• [Data for this task]:
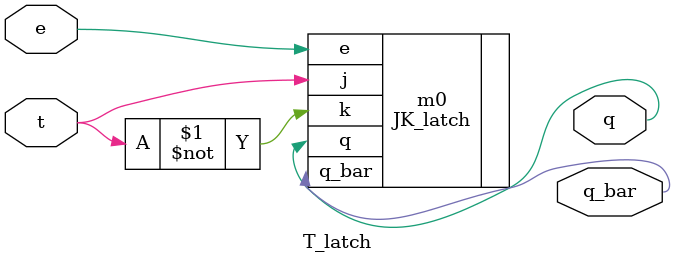
<source format=v>
`timescale 1ns / 1ps


module T_latch(input t,input e,output q,output q_bar);
JK_latch m0(.j(t),.k(~t),.e(e),.q(q),.q_bar(q_bar));
endmodule

</source>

• [What to work on]: Return every line shown above without changing a word, and skip the pictures.

• [Written solution]:
<source format=v>
`timescale 1ns / 1ps


module T_latch(input t,input e,output q,output q_bar);
JK_latch m0(.j(t),.k(~t),.e(e),.q(q),.q_bar(q_bar));
endmodule

</source>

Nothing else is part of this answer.